Top of SOURCE MATERIAL
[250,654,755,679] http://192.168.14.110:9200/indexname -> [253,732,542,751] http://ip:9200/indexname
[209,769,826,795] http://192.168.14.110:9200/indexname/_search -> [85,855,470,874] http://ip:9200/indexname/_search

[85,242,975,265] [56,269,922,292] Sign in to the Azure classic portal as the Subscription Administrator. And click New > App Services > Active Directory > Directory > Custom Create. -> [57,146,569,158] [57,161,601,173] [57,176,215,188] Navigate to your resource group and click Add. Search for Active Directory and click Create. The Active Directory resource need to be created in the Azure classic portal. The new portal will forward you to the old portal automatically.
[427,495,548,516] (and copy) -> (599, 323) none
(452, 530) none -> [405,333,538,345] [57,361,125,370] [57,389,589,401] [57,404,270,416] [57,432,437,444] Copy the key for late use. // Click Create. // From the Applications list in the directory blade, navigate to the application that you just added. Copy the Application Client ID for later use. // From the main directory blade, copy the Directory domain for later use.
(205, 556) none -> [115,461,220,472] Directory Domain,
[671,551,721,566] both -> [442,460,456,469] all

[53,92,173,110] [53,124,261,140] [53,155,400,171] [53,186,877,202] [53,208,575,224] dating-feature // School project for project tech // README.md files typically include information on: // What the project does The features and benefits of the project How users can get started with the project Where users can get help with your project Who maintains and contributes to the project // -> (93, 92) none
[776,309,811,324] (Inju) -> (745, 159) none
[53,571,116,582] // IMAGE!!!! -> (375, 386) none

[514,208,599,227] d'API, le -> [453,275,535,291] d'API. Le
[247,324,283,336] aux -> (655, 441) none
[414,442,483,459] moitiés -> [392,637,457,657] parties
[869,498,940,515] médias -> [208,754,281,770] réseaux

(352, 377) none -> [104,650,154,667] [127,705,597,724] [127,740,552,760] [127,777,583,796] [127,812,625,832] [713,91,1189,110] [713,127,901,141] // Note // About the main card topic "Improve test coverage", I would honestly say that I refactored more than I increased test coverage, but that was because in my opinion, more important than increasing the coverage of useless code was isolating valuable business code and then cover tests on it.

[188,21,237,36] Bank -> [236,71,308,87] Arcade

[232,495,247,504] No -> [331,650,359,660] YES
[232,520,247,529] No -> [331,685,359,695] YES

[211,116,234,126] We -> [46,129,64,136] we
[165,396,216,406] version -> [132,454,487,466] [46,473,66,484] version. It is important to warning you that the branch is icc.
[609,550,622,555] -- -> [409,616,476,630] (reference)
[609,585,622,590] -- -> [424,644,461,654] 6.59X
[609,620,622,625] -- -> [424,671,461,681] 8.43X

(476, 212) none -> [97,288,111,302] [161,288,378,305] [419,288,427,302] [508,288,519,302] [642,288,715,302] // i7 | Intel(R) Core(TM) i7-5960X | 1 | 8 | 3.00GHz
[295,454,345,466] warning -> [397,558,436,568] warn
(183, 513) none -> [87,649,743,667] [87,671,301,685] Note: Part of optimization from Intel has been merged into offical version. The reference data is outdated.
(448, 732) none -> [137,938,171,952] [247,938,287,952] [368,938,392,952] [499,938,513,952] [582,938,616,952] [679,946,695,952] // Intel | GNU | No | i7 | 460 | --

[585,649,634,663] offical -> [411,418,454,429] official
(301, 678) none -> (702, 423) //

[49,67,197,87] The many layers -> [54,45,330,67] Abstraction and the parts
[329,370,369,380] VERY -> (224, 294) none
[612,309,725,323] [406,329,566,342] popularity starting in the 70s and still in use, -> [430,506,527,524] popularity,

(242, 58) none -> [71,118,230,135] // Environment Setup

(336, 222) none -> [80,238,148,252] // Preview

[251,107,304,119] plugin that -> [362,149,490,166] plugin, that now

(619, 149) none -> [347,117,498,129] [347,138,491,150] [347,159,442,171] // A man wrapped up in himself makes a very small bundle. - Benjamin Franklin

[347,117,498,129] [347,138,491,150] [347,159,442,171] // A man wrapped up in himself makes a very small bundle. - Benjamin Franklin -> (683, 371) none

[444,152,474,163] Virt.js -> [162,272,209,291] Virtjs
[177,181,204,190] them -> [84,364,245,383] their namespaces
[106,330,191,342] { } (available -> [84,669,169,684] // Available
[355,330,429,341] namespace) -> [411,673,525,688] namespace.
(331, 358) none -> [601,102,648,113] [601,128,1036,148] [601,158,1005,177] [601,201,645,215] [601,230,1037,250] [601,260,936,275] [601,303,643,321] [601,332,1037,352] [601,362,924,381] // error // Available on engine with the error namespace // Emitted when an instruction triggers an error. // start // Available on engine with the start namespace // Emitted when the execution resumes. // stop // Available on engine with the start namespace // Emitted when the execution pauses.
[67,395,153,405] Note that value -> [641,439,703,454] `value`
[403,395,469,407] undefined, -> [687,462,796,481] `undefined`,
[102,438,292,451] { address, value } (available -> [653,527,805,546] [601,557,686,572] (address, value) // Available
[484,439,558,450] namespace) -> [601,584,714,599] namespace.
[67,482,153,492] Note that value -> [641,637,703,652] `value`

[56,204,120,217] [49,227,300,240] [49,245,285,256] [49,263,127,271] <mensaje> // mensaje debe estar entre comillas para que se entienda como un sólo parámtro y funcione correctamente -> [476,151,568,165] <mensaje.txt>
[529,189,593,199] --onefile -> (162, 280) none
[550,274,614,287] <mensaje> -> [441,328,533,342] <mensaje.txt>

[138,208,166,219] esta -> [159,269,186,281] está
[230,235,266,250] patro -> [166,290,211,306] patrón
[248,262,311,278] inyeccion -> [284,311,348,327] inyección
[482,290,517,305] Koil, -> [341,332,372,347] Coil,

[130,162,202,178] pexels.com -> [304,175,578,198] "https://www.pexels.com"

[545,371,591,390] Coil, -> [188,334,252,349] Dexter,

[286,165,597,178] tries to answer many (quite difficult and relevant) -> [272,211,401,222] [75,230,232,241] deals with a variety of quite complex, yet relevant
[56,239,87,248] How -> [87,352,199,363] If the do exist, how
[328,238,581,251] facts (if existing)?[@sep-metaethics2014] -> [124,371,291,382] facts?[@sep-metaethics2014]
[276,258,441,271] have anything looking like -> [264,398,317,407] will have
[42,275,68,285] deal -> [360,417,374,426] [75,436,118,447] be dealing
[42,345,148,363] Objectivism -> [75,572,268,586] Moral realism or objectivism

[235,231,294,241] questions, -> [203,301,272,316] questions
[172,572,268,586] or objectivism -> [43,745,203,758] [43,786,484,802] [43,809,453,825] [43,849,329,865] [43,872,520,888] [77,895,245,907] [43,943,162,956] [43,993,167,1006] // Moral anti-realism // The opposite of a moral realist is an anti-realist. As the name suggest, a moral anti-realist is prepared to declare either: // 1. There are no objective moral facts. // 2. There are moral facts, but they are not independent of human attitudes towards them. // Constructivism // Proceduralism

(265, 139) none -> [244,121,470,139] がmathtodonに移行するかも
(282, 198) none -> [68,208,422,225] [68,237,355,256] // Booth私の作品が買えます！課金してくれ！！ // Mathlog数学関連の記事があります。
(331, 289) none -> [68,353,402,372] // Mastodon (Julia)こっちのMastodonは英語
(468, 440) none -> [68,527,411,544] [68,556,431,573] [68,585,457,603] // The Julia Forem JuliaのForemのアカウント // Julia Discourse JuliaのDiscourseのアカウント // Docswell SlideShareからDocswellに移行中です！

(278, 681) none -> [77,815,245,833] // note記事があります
Bottom of SOURCE MATERIAL
Copy the entries word for word.

## YOUR RESPONSE:
[250,654,755,679] http://192.168.14.110:9200/indexname -> [253,732,542,751] http://ip:9200/indexname
[209,769,826,795] http://192.168.14.110:9200/indexname/_search -> [85,855,470,874] http://ip:9200/indexname/_search

[85,242,975,265] [56,269,922,292] Sign in to the Azure classic portal as the Subscription Administrator. And click New > App Services > Active Directory > Directory > Custom Create. -> [57,146,569,158] [57,161,601,173] [57,176,215,188] Navigate to your resource group and click Add. Search for Active Directory and click Create. The Active Directory resource need to be created in the Azure classic portal. The new portal will forward you to the old portal automatically.
[427,495,548,516] (and copy) -> (599, 323) none
(452, 530) none -> [405,333,538,345] [57,361,125,370] [57,389,589,401] [57,404,270,416] [57,432,437,444] Copy the key for late use. // Click Create. // From the Applications list in the directory blade, navigate to the application that you just added. Copy the Application Client ID for later use. // From the main directory blade, copy the Directory domain for later use.
(205, 556) none -> [115,461,220,472] Directory Domain,
[671,551,721,566] both -> [442,460,456,469] all

[53,92,173,110] [53,124,261,140] [53,155,400,171] [53,186,877,202] [53,208,575,224] dating-feature // School project for project tech // README.md files typically include information on: // What the project does The features and benefits of the project How users can get started with the project Where users can get help with your project Who maintains and contributes to the project // -> (93, 92) none
[776,309,811,324] (Inju) -> (745, 159) none
[53,571,116,582] // IMAGE!!!! -> (375, 386) none

[514,208,599,227] d'API, le -> [453,275,535,291] d'API. Le
[247,324,283,336] aux -> (655, 441) none
[414,442,483,459] moitiés -> [392,637,457,657] parties
[869,498,940,515] médias -> [208,754,281,770] réseaux

(352, 377) none -> [104,650,154,667] [127,705,597,724] [127,740,552,760] [127,777,583,796] [127,812,625,832] [713,91,1189,110] [713,127,901,141] // Note // About the main card topic "Improve test coverage", I would honestly say that I refactored more than I increased test coverage, but that was because in my opinion, more important than increasing the coverage of useless code was isolating valuable business code and then cover tests on it.

[188,21,237,36] Bank -> [236,71,308,87] Arcade

[232,495,247,504] No -> [331,650,359,660] YES
[232,520,247,529] No -> [331,685,359,695] YES

[211,116,234,126] We -> [46,129,64,136] we
[165,396,216,406] version -> [132,454,487,466] [46,473,66,484] version. It is important to warning you that the branch is icc.
[609,550,622,555] -- -> [409,616,476,630] (reference)
[609,585,622,590] -- -> [424,644,461,654] 6.59X
[609,620,622,625] -- -> [424,671,461,681] 8.43X

(476, 212) none -> [97,288,111,302] [161,288,378,305] [419,288,427,302] [508,288,519,302] [642,288,715,302] // i7 | Intel(R) Core(TM) i7-5960X | 1 | 8 | 3.00GHz
[295,454,345,466] warning -> [397,558,436,568] warn
(183, 513) none -> [87,649,743,667] [87,671,301,685] Note: Part of optimization from Intel has been merged into offical version. The reference data is outdated.
(448, 732) none -> [137,938,171,952] [247,938,287,952] [368,938,392,952] [499,938,513,952] [582,938,616,952] [679,946,695,952] // Intel | GNU | No | i7 | 460 | --

[585,649,634,663] offical -> [411,418,454,429] official
(301, 678) none -> (702, 423) //

[49,67,197,87] The many layers -> [54,45,330,67] Abstraction and the parts
[329,370,369,380] VERY -> (224, 294) none
[612,309,725,323] [406,329,566,342] popularity starting in the 70s and still in use, -> [430,506,527,524] popularity,

(242, 58) none -> [71,118,230,135] // Environment Setup

(336, 222) none -> [80,238,148,252] // Preview

[251,107,304,119] plugin that -> [362,149,490,166] plugin, that now

(619, 149) none -> [347,117,498,129] [347,138,491,150] [347,159,442,171] // A man wrapped up in himself makes a very small bundle. - Benjamin Franklin

[347,117,498,129] [347,138,491,150] [347,159,442,171] // A man wrapped up in himself makes a very small bundle. - Benjamin Franklin -> (683, 371) none

[444,152,474,163] Virt.js -> [162,272,209,291] Virtjs
[177,181,204,190] them -> [84,364,245,383] their namespaces
[106,330,191,342] { } (available -> [84,669,169,684] // Available
[355,330,429,341] namespace) -> [411,673,525,688] namespace.
(331, 358) none -> [601,102,648,113] [601,128,1036,148] [601,158,1005,177] [601,201,645,215] [601,230,1037,250] [601,260,936,275] [601,303,643,321] [601,332,1037,352] [601,362,924,381] // error // Available on engine with the error namespace // Emitted when an instruction triggers an error. // start // Available on engine with the start namespace // Emitted when the execution resumes. // stop // Available on engine with the start namespace // Emitted when the execution pauses.
[67,395,153,405] Note that value -> [641,439,703,454] `value`
[403,395,469,407] undefined, -> [687,462,796,481] `undefined`,
[102,438,292,451] { address, value } (available -> [653,527,805,546] [601,557,686,572] (address, value) // Available
[484,439,558,450] namespace) -> [601,584,714,599] namespace.
[67,482,153,492] Note that value -> [641,637,703,652] `value`

[56,204,120,217] [49,227,300,240] [49,245,285,256] [49,263,127,271] <mensaje> // mensaje debe estar entre comillas para que se entienda como un sólo parámtro y funcione correctamente -> [476,151,568,165] <mensaje.txt>
[529,189,593,199] --onefile -> (162, 280) none
[550,274,614,287] <mensaje> -> [441,328,533,342] <mensaje.txt>

[138,208,166,219] esta -> [159,269,186,281] está
[230,235,266,250] patro -> [166,290,211,306] patrón
[248,262,311,278] inyeccion -> [284,311,348,327] inyección
[482,290,517,305] Koil, -> [341,332,372,347] Coil,

[130,162,202,178] pexels.com -> [304,175,578,198] "https://www.pexels.com"

[545,371,591,390] Coil, -> [188,334,252,349] Dexter,

[286,165,597,178] tries to answer many (quite difficult and relevant) -> [272,211,401,222] [75,230,232,241] deals with a variety of quite complex, yet relevant
[56,239,87,248] How -> [87,352,199,363] If the do exist, how
[328,238,581,251] facts (if existing)?[@sep-metaethics2014] -> [124,371,291,382] facts?[@sep-metaethics2014]
[276,258,441,271] have anything looking like -> [264,398,317,407] will have
[42,275,68,285] deal -> [360,417,374,426] [75,436,118,447] be dealing
[42,345,148,363] Objectivism -> [75,572,268,586] Moral realism or objectivism

[235,231,294,241] questions, -> [203,301,272,316] questions
[172,572,268,586] or objectivism -> [43,745,203,758] [43,786,484,802] [43,809,453,825] [43,849,329,865] [43,872,520,888] [77,895,245,907] [43,943,162,956] [43,993,167,1006] // Moral anti-realism // The opposite of a moral realist is an anti-realist. As the name suggest, a moral anti-realist is prepared to declare either: // 1. There are no objective moral facts. // 2. There are moral facts, but they are not independent of human attitudes towards them. // Constructivism // Proceduralism

(265, 139) none -> [244,121,470,139] がmathtodonに移行するかも
(282, 198) none -> [68,208,422,225] [68,237,355,256] // Booth私の作品が買えます！課金してくれ！！ // Mathlog数学関連の記事があります。
(331, 289) none -> [68,353,402,372] // Mastodon (Julia)こっちのMastodonは英語
(468, 440) none -> [68,527,411,544] [68,556,431,573] [68,585,457,603] // The Julia Forem JuliaのForemのアカウント // Julia Discourse JuliaのDiscourseのアカウント // Docswell SlideShareからDocswellに移行中です！

(278, 681) none -> [77,815,245,833] // note記事があります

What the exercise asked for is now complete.